Required action:
Print the lines that run from the line with "left eye: (637, 236)" to the line with "right shoulder: (722, 583)", keeping both end lines, exactly as they appear in the entries below, and nothing else.

Exercise materials:

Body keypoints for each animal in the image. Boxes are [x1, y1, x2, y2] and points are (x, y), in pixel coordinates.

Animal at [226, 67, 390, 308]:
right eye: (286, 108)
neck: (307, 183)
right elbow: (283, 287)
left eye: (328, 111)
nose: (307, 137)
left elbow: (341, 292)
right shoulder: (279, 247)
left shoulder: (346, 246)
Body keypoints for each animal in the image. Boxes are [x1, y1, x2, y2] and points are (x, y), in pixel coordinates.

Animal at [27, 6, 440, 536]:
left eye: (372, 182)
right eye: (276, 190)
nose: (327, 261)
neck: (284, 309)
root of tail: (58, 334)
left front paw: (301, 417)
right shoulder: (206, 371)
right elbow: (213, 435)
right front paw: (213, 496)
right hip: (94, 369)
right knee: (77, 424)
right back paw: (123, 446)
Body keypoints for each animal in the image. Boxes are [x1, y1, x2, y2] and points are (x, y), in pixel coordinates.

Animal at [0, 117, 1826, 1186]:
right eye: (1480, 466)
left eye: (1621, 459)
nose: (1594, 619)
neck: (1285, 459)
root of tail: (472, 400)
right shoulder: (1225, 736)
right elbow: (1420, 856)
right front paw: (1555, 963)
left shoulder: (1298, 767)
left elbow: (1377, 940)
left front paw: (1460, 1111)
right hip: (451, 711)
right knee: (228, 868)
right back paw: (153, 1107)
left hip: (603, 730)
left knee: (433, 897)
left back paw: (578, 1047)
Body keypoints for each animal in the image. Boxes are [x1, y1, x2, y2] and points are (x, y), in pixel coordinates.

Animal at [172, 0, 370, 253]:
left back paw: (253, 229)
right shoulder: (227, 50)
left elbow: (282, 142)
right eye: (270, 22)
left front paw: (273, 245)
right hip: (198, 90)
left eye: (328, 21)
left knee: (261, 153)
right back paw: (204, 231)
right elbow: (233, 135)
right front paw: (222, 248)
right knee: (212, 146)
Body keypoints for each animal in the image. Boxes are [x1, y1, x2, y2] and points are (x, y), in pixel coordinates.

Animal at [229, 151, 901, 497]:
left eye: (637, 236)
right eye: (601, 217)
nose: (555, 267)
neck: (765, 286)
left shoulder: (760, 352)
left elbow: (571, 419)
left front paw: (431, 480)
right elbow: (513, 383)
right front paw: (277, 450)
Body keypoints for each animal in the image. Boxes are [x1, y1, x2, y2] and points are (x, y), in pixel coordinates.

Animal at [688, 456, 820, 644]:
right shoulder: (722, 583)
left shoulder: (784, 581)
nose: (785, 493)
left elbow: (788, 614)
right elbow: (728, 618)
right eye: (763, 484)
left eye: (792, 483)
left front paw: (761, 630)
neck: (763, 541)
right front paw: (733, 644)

Written solution:
left eye: (637, 236)
right eye: (601, 217)
nose: (555, 267)
neck: (765, 286)
left shoulder: (760, 352)
left elbow: (571, 419)
left front paw: (431, 480)
right elbow: (513, 383)
right front paw: (277, 450)
Body keypoints for each animal in the image. Boxes are [x1, y1, x2, y2] and points are (x, y), in pixel coordinates.

Animal at [688, 456, 820, 644]:
right shoulder: (722, 583)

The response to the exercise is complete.